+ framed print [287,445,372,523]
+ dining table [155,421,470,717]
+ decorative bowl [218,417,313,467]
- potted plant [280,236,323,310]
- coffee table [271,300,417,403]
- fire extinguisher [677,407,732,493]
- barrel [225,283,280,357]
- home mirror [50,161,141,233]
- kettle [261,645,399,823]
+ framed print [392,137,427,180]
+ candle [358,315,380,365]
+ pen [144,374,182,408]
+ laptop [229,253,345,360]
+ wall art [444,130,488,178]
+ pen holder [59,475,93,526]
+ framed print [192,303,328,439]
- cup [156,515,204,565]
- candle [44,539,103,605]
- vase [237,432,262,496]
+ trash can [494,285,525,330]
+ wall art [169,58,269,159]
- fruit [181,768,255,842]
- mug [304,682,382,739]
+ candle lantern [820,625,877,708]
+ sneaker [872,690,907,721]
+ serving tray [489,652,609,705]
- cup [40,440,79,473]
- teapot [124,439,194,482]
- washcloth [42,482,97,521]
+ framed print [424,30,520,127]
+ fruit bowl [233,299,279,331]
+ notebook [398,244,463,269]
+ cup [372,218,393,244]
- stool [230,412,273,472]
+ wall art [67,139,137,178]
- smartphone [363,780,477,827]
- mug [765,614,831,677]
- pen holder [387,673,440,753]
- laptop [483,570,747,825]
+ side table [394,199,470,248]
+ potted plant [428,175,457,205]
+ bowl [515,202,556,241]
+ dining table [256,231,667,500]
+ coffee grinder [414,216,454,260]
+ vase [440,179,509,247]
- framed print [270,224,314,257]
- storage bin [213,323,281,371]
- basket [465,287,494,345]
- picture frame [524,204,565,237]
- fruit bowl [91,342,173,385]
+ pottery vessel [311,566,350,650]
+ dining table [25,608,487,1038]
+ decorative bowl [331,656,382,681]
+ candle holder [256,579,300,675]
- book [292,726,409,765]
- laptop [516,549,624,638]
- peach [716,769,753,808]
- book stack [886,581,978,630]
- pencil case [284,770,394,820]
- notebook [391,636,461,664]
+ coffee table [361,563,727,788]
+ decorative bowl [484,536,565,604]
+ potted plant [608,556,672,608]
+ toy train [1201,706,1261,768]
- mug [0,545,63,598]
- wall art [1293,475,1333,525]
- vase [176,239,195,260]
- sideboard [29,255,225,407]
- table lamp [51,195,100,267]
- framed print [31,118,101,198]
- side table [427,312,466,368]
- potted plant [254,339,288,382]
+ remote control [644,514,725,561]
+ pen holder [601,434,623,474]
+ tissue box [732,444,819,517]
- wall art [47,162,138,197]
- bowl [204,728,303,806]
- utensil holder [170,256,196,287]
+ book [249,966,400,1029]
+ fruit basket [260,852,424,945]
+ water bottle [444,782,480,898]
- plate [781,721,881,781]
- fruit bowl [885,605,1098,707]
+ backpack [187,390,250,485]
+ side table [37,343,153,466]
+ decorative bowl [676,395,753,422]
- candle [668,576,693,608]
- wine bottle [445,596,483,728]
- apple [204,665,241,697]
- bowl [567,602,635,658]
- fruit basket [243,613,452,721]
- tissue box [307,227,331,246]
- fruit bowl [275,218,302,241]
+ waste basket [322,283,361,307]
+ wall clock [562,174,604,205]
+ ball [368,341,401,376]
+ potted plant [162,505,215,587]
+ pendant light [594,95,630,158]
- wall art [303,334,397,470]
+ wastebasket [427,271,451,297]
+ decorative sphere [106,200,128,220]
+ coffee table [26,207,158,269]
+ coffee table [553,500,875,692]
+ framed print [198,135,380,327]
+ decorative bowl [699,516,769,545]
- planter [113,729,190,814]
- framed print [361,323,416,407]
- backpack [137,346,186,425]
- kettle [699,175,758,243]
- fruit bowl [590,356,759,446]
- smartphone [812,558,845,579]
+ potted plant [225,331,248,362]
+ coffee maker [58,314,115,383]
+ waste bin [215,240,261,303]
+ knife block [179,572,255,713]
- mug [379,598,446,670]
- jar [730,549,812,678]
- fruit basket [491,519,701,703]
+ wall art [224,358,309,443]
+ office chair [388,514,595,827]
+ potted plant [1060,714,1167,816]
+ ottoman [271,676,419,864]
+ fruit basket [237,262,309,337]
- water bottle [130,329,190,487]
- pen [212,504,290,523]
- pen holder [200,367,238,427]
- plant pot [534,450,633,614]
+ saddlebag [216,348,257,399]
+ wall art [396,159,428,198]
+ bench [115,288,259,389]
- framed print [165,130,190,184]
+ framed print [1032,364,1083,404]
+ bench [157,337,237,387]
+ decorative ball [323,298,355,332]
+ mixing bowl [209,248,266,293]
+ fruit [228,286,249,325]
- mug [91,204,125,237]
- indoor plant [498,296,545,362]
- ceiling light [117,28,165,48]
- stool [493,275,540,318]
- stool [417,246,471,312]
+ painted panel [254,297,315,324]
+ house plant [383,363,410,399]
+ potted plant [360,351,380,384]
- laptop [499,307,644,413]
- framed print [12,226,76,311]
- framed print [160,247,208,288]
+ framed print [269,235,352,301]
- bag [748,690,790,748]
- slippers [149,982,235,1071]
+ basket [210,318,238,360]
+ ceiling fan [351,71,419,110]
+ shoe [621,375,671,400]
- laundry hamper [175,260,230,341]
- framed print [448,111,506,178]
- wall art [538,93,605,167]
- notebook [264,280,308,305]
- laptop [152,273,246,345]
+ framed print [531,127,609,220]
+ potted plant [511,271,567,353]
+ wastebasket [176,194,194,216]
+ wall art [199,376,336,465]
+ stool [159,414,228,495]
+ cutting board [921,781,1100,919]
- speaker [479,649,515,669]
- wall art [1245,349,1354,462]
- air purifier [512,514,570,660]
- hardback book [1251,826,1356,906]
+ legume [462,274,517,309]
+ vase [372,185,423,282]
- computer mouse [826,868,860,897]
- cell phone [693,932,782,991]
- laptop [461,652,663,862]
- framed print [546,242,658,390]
---------------
What the exercise asks:
Across the entries above, find each line with the word "holder" and please copy it out.

Your solution:
+ pen holder [59,475,93,526]
- pen holder [387,673,440,753]
+ candle holder [256,579,300,675]
+ pen holder [601,434,623,474]
- utensil holder [170,256,196,287]
- pen holder [200,367,238,427]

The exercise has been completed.